> [Task directions] Once the pictures are removed, restate the listing word for word.

> [Given material]
__________

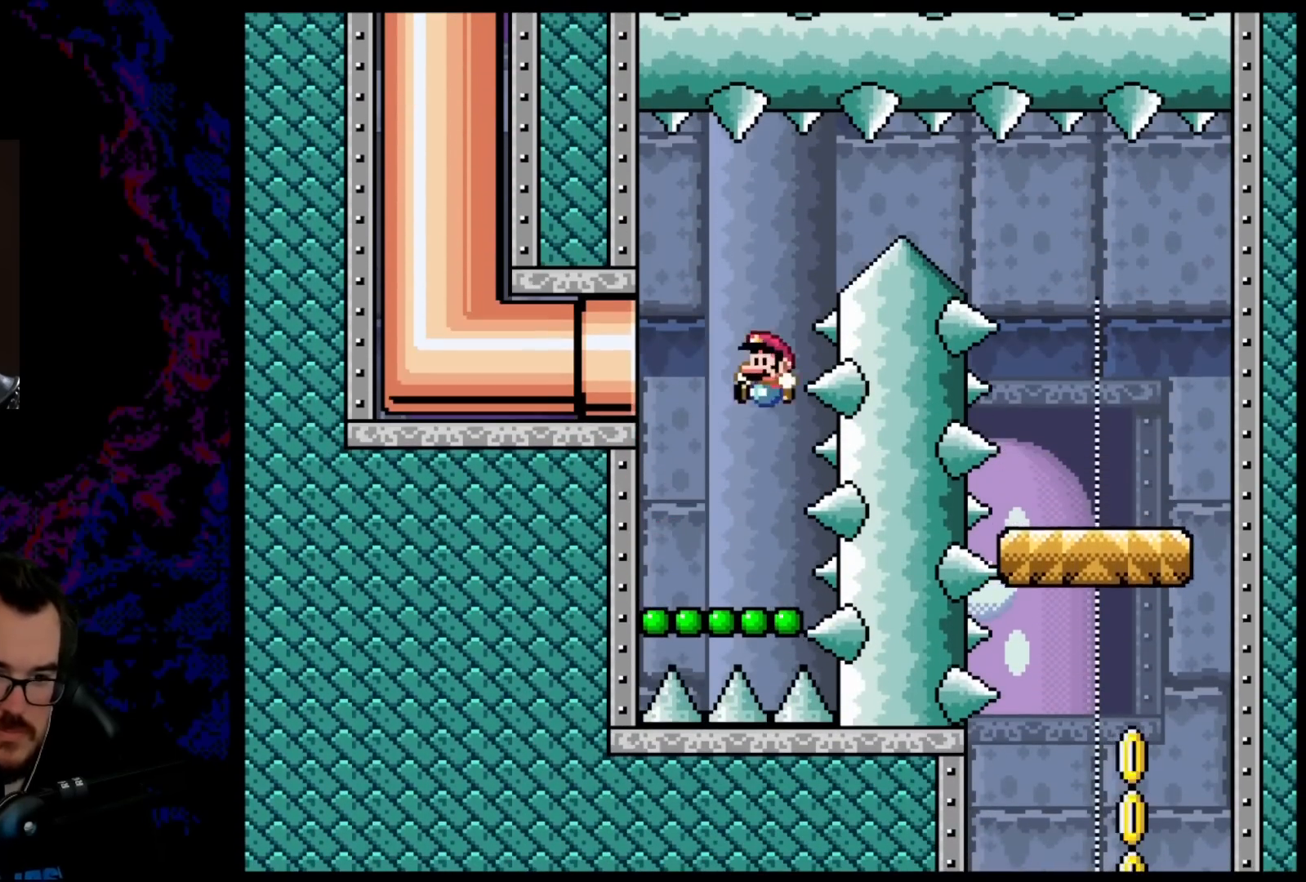
{"buttons": ["B", "Y"], "events": [[17, "DPAD_DOWN", "up"], [200, "DPAD_LEFT", "up"], [417, "B", "down"]]}
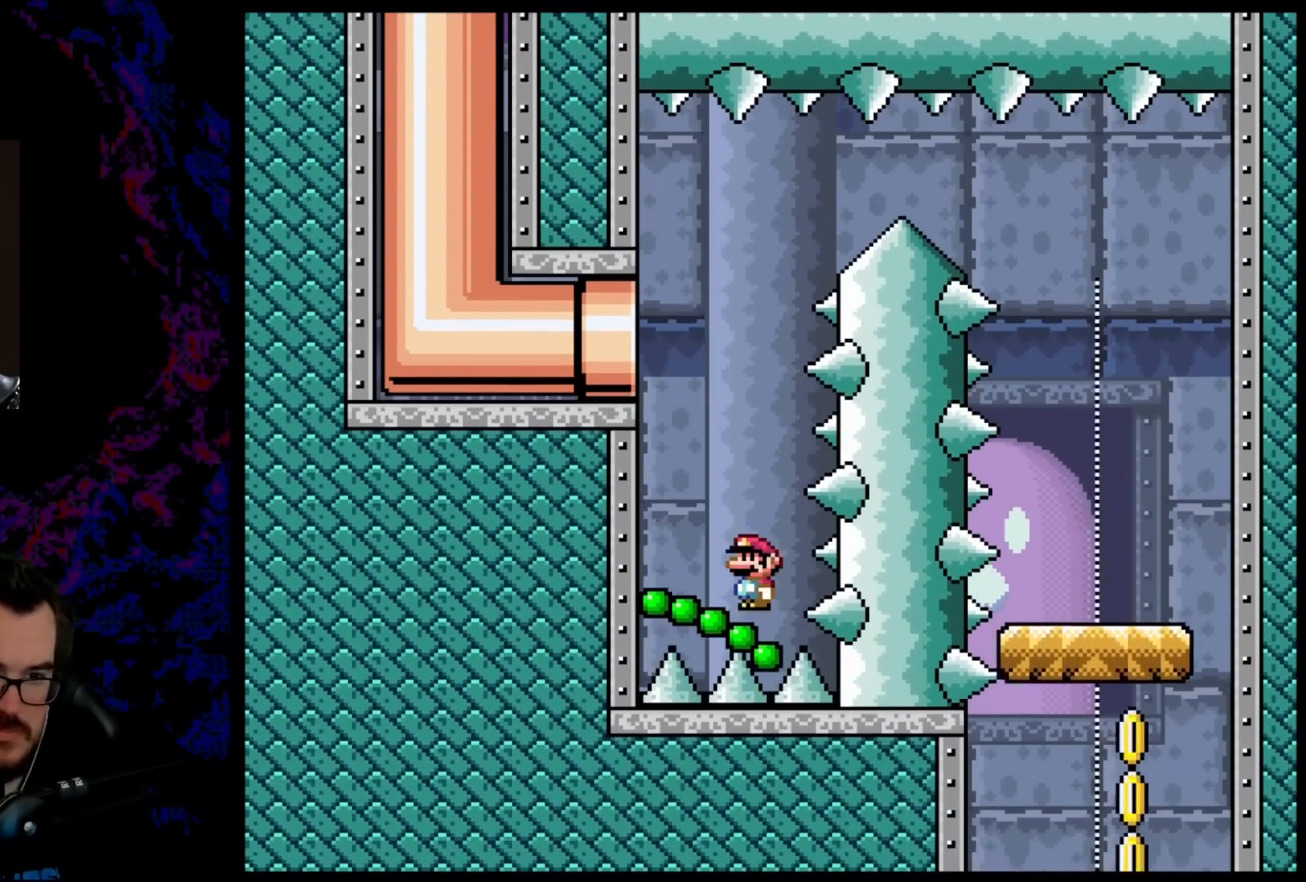
{"buttons": ["Y", "DPAD_RIGHT"], "events": [[183, "DPAD_RIGHT", "down"], [367, "B", "up"]]}
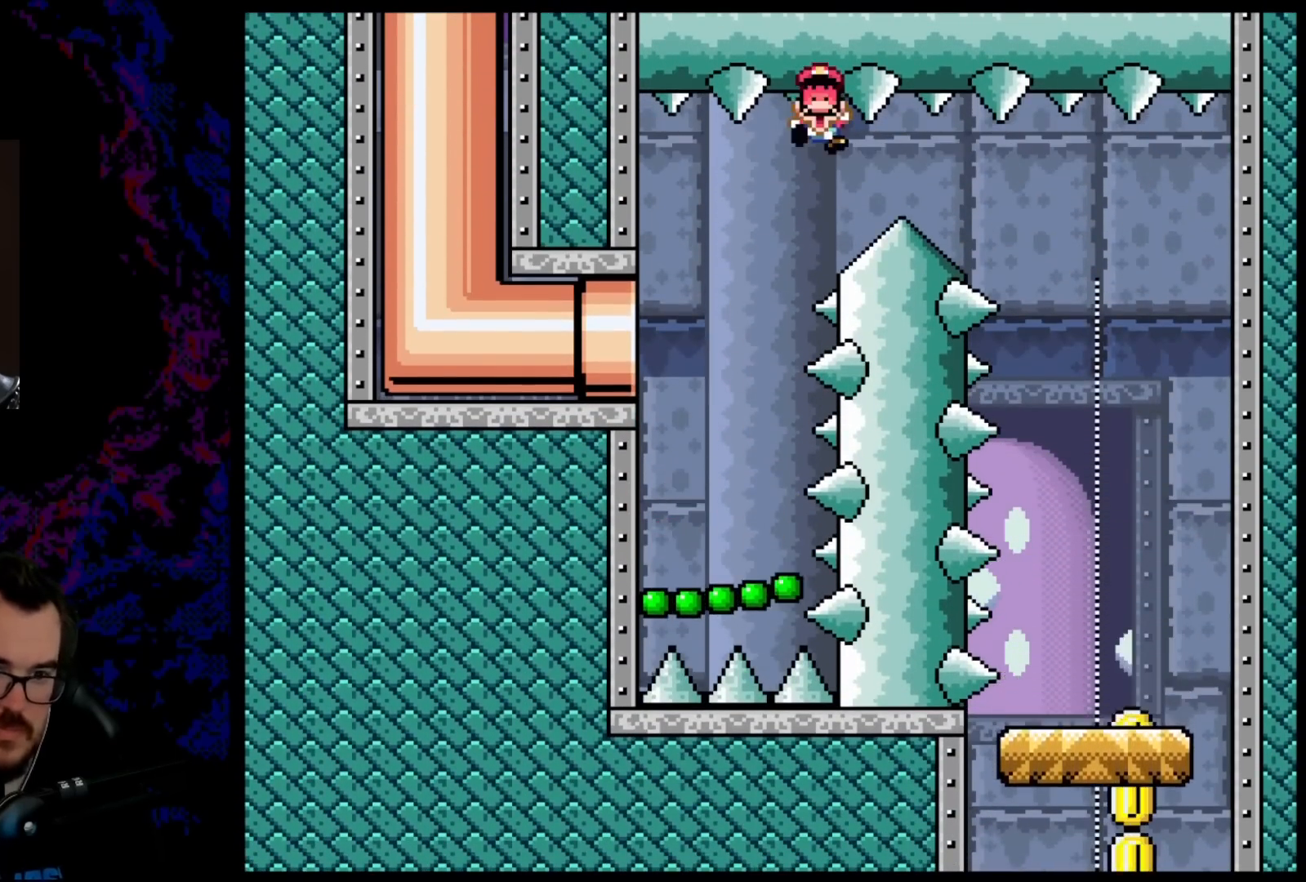
{"buttons": ["Y"], "events": [[33, "B", "down"], [417, "DPAD_RIGHT", "up"], [433, "B", "up"]]}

__________

> [Result of the task]
{"buttons": ["B", "Y"], "events": [[17, "DPAD_DOWN", "up"], [200, "DPAD_LEFT", "up"], [417, "B", "down"]]}
{"buttons": ["Y", "DPAD_RIGHT"], "events": [[183, "DPAD_RIGHT", "down"], [367, "B", "up"]]}
{"buttons": ["Y"], "events": [[33, "B", "down"], [417, "DPAD_RIGHT", "up"], [433, "B", "up"]]}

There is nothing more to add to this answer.